▶ **DATA PROVIDED**
--

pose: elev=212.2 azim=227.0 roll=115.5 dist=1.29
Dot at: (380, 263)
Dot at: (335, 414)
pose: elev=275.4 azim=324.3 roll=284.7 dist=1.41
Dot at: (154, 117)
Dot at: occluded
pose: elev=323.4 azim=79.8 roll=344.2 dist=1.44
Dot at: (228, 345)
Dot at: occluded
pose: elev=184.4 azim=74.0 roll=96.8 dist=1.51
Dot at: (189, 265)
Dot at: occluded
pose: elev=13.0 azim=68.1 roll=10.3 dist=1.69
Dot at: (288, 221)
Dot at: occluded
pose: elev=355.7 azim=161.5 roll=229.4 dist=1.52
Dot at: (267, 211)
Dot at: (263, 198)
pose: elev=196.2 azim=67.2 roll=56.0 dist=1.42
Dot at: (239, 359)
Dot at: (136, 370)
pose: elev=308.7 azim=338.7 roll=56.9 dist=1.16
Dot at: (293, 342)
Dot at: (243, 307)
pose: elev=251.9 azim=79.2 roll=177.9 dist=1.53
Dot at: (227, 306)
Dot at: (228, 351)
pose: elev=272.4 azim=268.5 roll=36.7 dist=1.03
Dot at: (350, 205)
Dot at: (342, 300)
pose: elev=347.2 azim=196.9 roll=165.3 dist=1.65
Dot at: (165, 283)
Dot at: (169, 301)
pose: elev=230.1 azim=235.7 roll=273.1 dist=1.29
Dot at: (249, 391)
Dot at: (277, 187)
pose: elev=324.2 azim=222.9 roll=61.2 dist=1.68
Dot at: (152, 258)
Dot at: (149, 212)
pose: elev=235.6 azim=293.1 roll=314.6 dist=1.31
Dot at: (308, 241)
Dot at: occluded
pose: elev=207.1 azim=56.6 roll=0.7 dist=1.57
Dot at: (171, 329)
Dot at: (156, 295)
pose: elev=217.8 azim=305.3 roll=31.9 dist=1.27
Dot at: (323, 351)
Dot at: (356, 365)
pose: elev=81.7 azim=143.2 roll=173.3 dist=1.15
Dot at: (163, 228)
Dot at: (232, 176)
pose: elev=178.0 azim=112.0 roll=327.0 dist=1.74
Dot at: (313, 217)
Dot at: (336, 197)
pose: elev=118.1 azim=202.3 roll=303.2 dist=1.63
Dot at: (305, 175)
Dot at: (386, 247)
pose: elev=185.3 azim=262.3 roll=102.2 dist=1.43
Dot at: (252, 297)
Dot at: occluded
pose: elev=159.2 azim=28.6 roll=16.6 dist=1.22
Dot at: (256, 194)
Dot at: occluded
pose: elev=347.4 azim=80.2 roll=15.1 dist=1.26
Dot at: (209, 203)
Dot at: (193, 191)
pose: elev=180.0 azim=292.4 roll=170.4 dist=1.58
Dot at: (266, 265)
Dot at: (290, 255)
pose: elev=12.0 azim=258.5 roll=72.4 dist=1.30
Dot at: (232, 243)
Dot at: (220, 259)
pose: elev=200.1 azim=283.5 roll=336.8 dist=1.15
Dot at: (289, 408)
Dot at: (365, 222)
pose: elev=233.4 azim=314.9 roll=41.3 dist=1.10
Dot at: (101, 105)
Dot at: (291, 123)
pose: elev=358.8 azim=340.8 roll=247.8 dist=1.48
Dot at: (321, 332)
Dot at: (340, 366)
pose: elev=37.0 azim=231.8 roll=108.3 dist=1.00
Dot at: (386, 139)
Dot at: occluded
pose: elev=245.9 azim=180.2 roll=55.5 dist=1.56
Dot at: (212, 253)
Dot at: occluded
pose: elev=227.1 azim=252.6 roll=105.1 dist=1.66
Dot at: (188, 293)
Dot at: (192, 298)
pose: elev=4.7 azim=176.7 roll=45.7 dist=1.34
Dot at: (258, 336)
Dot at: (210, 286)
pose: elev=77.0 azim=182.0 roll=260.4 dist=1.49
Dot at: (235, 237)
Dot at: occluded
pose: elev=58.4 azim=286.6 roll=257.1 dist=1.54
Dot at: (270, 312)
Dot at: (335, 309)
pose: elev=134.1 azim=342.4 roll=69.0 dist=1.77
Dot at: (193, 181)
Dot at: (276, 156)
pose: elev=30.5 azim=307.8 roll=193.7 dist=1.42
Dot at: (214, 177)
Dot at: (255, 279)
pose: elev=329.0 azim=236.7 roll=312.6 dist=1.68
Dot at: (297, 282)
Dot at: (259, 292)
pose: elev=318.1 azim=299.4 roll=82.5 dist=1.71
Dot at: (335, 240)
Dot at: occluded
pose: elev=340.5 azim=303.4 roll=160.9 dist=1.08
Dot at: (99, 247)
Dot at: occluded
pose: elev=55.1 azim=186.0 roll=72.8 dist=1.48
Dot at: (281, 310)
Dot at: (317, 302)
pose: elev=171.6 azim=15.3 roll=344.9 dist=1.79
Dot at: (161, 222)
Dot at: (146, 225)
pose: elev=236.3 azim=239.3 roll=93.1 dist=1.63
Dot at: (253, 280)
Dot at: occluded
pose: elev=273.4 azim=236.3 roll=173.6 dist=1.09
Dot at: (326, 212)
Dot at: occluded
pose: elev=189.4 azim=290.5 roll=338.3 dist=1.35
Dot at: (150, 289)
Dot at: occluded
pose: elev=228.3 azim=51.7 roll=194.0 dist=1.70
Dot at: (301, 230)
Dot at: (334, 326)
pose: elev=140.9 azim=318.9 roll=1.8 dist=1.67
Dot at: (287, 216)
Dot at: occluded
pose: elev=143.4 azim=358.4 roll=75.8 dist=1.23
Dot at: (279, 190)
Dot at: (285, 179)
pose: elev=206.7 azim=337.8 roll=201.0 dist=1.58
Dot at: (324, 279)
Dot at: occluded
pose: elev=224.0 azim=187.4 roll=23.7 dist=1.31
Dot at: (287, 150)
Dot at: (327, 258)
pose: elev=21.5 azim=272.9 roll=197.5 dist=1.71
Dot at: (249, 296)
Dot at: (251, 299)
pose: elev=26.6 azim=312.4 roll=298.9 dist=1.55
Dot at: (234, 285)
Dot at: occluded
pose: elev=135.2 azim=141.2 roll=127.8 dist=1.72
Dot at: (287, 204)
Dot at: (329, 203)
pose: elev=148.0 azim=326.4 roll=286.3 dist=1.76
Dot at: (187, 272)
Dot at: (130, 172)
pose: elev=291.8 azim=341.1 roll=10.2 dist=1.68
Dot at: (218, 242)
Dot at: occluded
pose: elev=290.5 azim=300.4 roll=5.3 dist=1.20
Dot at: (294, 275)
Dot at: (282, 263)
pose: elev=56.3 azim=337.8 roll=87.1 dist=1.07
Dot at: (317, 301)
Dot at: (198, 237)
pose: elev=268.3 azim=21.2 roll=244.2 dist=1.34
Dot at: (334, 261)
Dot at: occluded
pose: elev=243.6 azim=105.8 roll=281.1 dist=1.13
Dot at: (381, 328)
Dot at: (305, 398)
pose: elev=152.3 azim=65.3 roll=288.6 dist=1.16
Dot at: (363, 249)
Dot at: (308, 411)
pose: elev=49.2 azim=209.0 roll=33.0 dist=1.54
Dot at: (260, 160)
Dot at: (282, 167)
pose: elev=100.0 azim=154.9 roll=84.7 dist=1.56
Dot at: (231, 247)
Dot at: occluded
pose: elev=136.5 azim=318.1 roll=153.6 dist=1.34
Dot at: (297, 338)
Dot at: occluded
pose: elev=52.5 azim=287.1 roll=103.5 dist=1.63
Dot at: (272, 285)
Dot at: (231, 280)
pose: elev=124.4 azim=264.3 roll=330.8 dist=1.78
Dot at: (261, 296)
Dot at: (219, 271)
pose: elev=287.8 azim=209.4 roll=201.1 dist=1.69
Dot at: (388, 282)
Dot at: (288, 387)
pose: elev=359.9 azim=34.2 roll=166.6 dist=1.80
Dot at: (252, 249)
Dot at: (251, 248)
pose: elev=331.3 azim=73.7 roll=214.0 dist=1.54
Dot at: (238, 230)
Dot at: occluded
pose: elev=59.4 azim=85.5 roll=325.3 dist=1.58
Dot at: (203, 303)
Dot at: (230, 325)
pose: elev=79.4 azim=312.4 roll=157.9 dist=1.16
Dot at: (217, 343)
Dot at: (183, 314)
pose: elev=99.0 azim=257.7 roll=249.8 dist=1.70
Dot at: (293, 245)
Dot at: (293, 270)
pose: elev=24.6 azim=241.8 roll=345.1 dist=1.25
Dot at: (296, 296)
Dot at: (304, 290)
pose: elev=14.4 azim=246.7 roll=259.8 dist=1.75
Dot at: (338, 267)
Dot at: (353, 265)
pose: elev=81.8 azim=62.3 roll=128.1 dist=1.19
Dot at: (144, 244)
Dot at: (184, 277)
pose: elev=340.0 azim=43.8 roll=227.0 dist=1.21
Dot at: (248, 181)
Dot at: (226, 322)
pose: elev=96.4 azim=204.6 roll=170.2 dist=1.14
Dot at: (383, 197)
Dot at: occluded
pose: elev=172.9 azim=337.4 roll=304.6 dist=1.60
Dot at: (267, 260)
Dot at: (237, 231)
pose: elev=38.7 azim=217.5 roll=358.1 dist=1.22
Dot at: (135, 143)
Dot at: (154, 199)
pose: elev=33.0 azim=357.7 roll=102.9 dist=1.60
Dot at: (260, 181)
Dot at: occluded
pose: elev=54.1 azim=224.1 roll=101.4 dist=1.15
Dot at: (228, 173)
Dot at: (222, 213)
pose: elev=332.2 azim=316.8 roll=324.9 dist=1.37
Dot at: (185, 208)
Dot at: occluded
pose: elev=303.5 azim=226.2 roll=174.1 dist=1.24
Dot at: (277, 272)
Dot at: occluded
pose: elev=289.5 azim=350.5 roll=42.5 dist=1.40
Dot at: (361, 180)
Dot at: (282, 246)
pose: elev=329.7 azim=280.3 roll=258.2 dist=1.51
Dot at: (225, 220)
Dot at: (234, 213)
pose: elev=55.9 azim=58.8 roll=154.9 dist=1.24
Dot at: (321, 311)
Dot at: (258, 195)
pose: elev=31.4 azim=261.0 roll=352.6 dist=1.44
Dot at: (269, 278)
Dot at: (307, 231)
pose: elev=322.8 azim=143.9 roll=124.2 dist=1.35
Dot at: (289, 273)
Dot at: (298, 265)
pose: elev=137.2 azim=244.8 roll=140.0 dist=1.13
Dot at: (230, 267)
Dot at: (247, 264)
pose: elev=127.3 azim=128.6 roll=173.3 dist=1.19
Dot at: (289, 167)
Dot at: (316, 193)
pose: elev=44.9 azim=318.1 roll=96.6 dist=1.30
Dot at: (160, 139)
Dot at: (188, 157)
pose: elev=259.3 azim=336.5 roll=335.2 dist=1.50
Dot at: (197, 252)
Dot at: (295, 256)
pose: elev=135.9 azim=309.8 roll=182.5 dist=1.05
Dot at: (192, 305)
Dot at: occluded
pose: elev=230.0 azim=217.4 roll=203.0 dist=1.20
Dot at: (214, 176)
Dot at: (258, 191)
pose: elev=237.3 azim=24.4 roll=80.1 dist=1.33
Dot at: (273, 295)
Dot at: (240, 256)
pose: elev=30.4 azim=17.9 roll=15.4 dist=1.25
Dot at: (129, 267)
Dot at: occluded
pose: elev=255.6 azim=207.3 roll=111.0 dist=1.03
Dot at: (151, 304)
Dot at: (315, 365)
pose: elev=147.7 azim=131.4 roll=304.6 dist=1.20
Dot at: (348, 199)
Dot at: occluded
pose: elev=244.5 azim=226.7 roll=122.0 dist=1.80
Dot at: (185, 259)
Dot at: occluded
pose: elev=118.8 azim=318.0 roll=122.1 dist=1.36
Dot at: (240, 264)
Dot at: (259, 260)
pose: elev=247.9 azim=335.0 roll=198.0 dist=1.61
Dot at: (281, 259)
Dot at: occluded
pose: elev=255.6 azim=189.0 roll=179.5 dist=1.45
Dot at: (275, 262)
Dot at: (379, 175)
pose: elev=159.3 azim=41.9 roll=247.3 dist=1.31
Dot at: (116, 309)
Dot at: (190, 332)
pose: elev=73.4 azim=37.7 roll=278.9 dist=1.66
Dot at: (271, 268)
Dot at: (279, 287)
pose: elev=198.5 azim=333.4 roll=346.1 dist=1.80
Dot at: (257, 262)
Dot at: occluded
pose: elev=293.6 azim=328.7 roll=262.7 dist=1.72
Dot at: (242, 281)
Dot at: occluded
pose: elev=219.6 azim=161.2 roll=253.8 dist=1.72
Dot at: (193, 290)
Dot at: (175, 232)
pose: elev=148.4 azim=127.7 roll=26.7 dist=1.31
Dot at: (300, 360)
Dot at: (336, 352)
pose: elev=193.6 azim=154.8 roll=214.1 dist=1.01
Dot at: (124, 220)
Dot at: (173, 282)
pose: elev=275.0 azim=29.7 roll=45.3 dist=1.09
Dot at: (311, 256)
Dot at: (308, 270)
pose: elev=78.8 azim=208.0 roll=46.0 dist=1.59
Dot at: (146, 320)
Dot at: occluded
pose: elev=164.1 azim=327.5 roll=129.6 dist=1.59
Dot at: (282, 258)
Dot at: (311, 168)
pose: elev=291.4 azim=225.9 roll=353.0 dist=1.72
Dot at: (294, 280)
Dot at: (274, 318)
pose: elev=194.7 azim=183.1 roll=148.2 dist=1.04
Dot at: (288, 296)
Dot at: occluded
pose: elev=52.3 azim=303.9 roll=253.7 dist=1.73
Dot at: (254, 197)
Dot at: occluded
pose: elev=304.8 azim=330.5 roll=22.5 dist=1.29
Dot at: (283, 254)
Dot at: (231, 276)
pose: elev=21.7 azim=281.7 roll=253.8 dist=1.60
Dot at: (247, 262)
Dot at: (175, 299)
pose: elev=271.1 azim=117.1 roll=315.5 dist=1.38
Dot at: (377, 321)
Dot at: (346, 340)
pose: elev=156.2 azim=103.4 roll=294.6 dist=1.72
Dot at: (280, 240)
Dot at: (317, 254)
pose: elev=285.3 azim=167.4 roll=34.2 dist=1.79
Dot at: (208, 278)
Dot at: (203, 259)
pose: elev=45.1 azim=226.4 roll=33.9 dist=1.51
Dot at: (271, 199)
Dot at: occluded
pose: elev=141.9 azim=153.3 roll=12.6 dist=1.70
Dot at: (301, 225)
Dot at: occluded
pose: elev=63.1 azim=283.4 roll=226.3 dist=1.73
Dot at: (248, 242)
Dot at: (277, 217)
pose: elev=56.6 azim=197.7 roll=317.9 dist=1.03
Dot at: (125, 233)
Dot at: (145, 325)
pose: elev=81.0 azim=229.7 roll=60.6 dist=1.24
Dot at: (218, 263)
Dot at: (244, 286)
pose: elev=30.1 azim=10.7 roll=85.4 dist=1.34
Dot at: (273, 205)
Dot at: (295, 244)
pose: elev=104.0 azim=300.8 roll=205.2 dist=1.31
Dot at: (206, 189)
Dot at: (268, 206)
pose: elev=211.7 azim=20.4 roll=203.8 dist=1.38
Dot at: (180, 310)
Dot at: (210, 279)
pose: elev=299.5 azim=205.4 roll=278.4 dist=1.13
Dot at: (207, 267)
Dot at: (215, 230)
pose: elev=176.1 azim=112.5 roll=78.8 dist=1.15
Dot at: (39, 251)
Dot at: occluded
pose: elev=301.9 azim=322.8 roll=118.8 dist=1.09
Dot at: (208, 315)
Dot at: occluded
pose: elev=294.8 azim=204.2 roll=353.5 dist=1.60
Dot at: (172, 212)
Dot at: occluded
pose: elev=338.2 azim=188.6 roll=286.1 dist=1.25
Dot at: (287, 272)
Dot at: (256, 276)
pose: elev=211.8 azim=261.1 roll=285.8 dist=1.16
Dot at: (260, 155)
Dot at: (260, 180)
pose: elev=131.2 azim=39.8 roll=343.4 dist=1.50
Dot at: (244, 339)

--

▶ **GOAL**
Set out the stretch of the material above, from the line containing "pose: elev=291.4 azim=225.9" through the line containing "Dot at: (203, 259)", as a numbered list with blank lines omitted.

▶ **WRITTEN RESPONSE**
1. pose: elev=291.4 azim=225.9 roll=353.0 dist=1.72
2. Dot at: (294, 280)
3. Dot at: (274, 318)
4. pose: elev=194.7 azim=183.1 roll=148.2 dist=1.04
5. Dot at: (288, 296)
6. Dot at: occluded
7. pose: elev=52.3 azim=303.9 roll=253.7 dist=1.73
8. Dot at: (254, 197)
9. Dot at: occluded
10. pose: elev=304.8 azim=330.5 roll=22.5 dist=1.29
11. Dot at: (283, 254)
12. Dot at: (231, 276)
13. pose: elev=21.7 azim=281.7 roll=253.8 dist=1.60
14. Dot at: (247, 262)
15. Dot at: (175, 299)
16. pose: elev=271.1 azim=117.1 roll=315.5 dist=1.38
17. Dot at: (377, 321)
18. Dot at: (346, 340)
19. pose: elev=156.2 azim=103.4 roll=294.6 dist=1.72
20. Dot at: (280, 240)
21. Dot at: (317, 254)
22. pose: elev=285.3 azim=167.4 roll=34.2 dist=1.79
23. Dot at: (208, 278)
24. Dot at: (203, 259)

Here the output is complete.